For instance I ran this to have the predicted values of the model, but it’s been running for +20 minutes and it is only 30 draws:

draws <- posterior_linpred(base_model,
                            re_formula = NA,
                            transform = FALSE,
                            ndraws = 30,
                            seed = 123)

Am I doing something wrong? Is it because of the overdispersion term? I didn’t have this problem before with an earlier version of brms so I don’t understand what might be going on. Is there a way to extract the predicted values in a faster way so I can easily manipulate them myself?

This is my computer setup :
R version 4.0.4 (2021-02-15)
Platform: x86_64-w64-mingw32/x64 (64-bit)
Running under: Windows 10 x64 (build 19042)
brms_2.16.1, Rcpp_1.0.7

Thank you very much for your help!

Maxime

1 Like

This might be related to some recent changes in brms that now delegates more stuff to the posterior package. Tagging @paul.buerkner who previously suggested that maybe the relevant code in posterior is slower than we thought.

You can always use the $fit member to access the underlying Stan fit and do whatever summaries you need directly.

Could you please confirm that reverting to an older version of brms improves the performance?

2 Likes

(This post became obsolete after the post before was deleted)

Sorry, Paul!

(Posted something before about a possible bug before realising I had a typo in my code!)

I have been having the same issue after updating brms yesterday.

After reading this thread, I ran posterior_epred on the same model using three different package versions:

  • 2.16.3 : 13 minutes 37 seconds
  • 2.15.0 : 11 minutes 57 seconds
  • 2.14.0 : 11 minutes 49 seconds

Model has an n of about 9000, and I’m predicting over a pretty hefty post-stratification frame.

Code:

pp <- posterior_epred(test.mod,
                       newdata=ps,
                       allow_new_levels=TRUE,
                       cores=6,
                       ndraws = 20,
                       seed=12345)

Scale that up and the differences start getting quick fast quite quickly, I guess?

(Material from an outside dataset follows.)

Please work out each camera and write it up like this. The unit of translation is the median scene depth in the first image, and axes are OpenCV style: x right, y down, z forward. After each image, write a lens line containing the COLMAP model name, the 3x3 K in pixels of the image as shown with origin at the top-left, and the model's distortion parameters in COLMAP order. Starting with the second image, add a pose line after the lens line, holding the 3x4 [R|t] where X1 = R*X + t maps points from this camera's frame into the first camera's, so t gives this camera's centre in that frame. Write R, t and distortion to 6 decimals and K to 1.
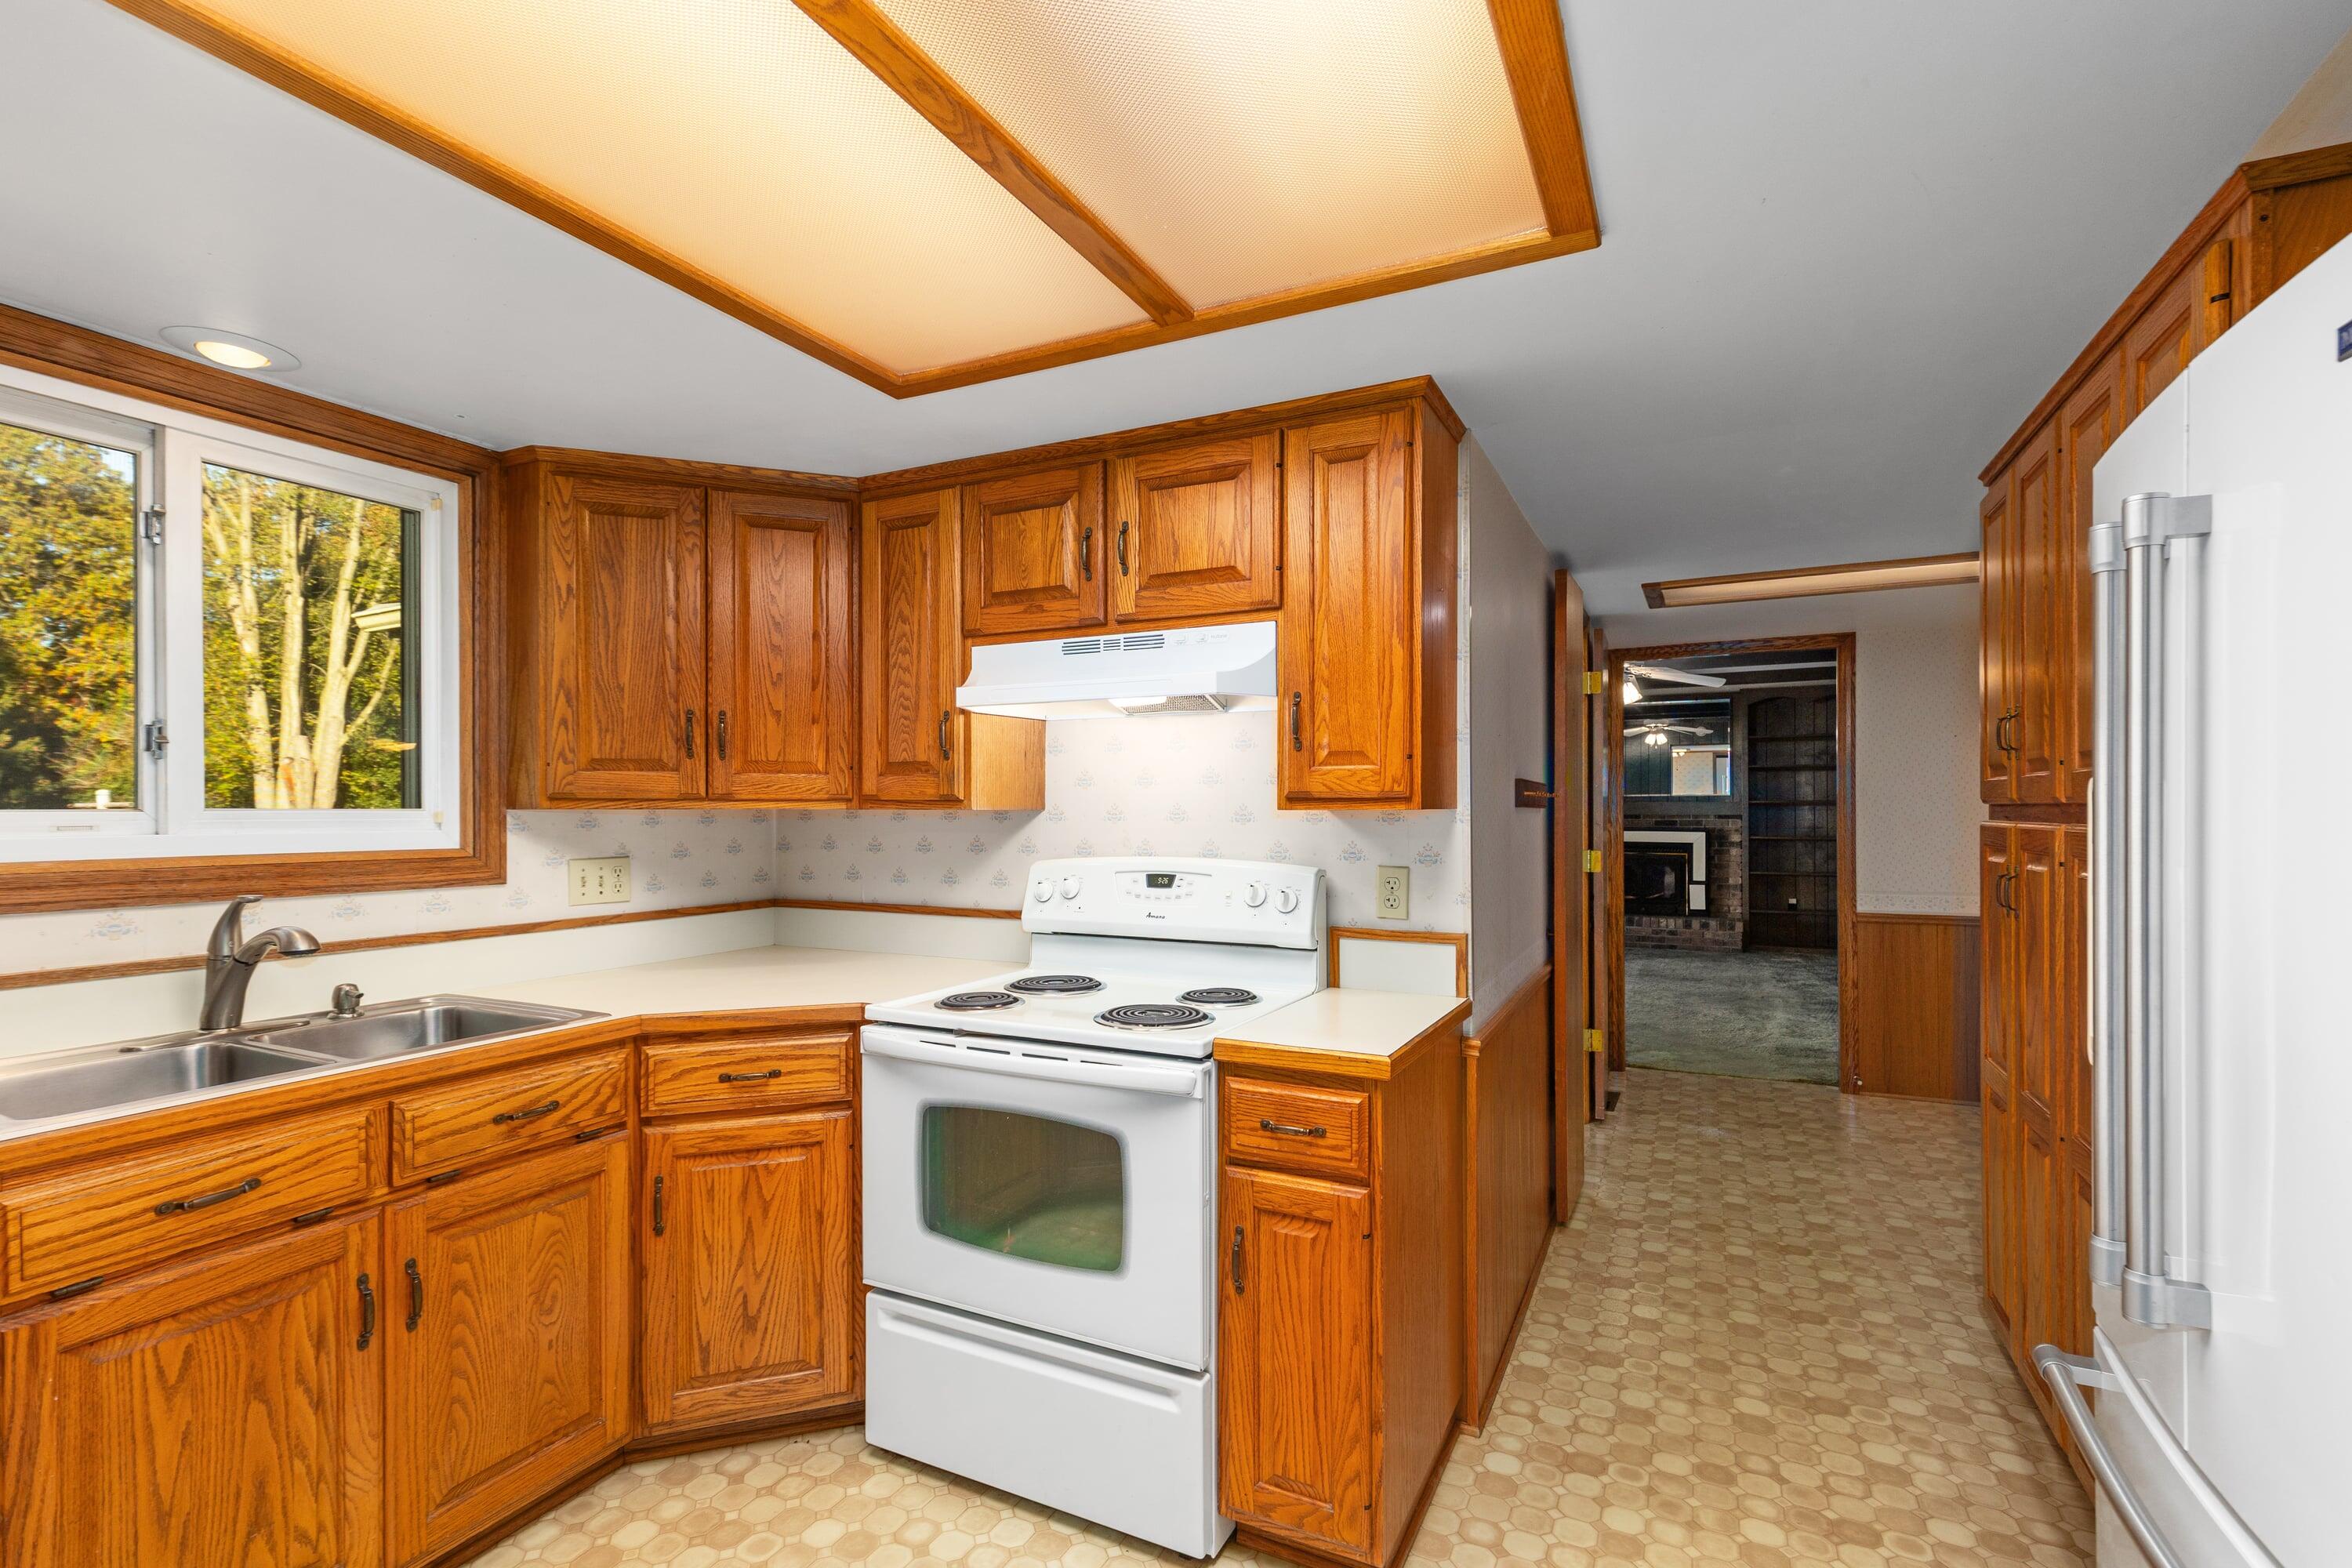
lens RADIAL K [[1065.6, 0, 1182.1], [0, 1065.6, 805.1], [0, 0, 1]] dist [0.009595, -0.002356]
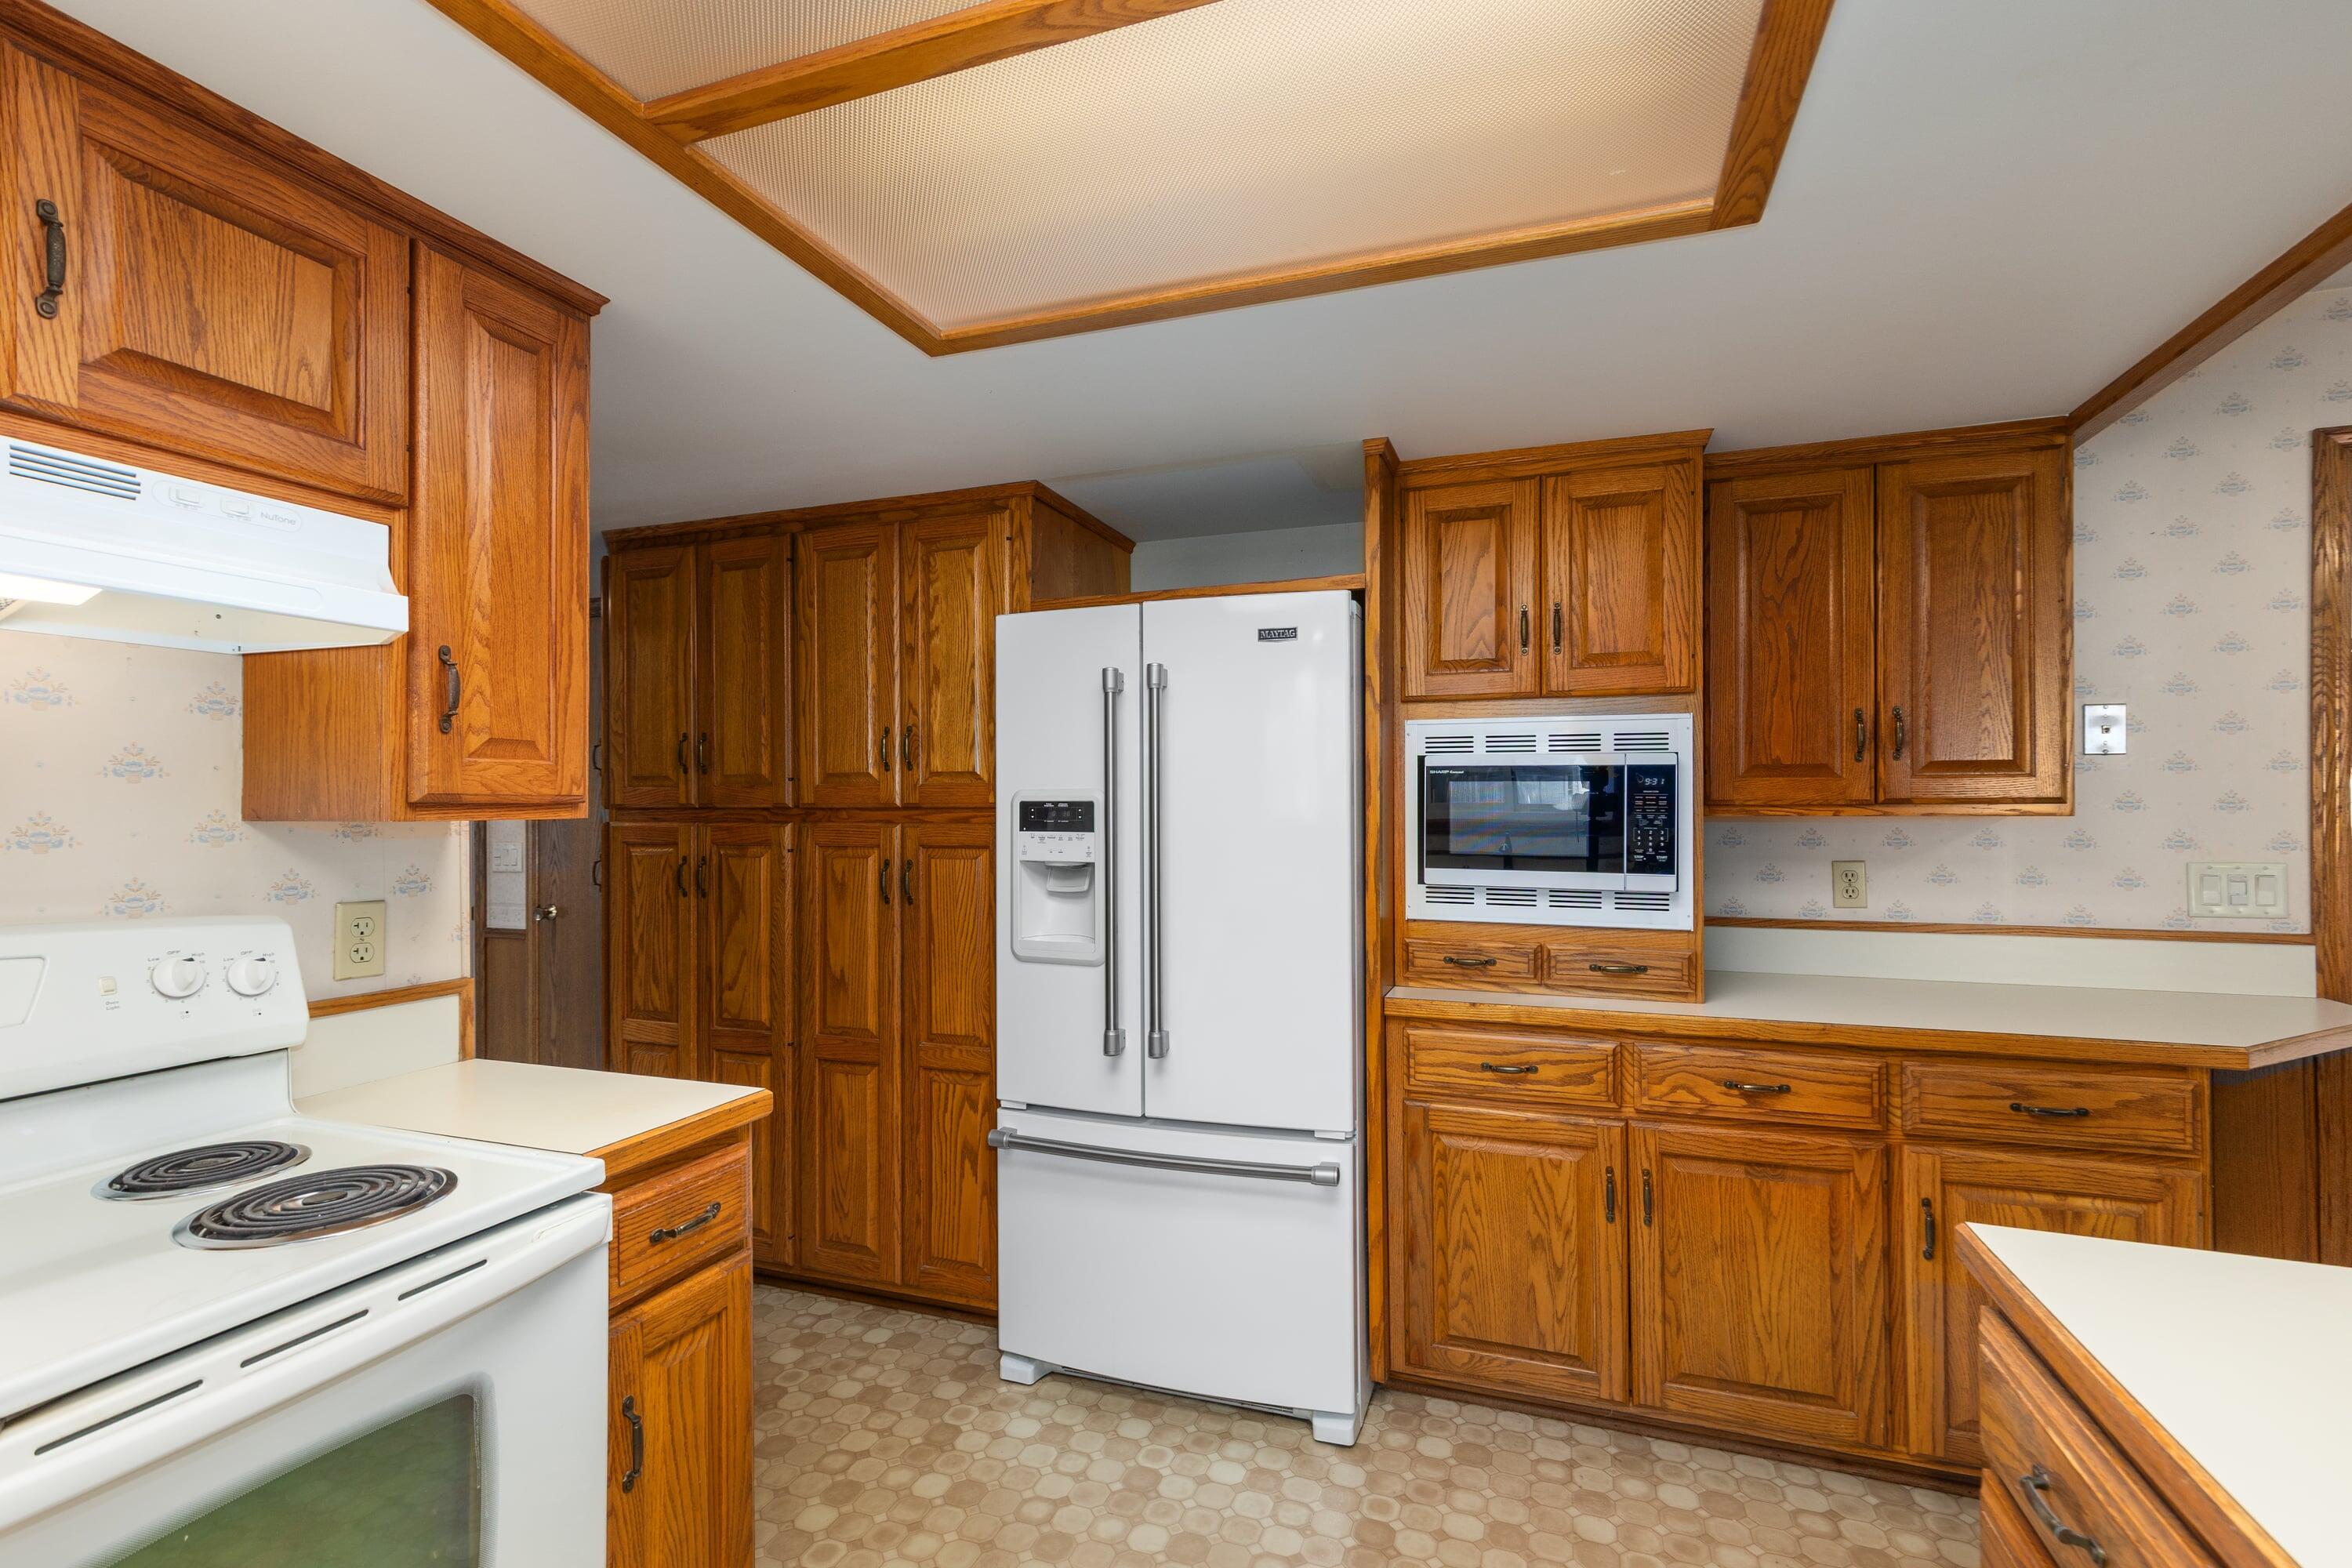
lens RADIAL K [[1065.6, 0, 1176.7], [0, 1065.6, 793.6], [0, 0, 1]] dist [0.009595, -0.002356]
pose [[-0.103653, 0.009498, 0.994568, -0.547613], [-0.001109, 0.999953, -0.009665, -0.006044], [-0.994613, -0.002104, -0.103637, 0.546313]]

Thank you @patrick-eng for providing a reproducible example I did not have the time in the last days! And thank you @martinmodrak for the suggestion of using $fit, I did not know that we could do that.

Maxime

Yeah, I assume this is because the extraction via posterior is not the quickest yet apparently. Do things get quicker if you install the latest dev version of posterior from github (stan-dev/posterior)?

2 Likes

That does appear to help Paul, yes! :-)

2 Likes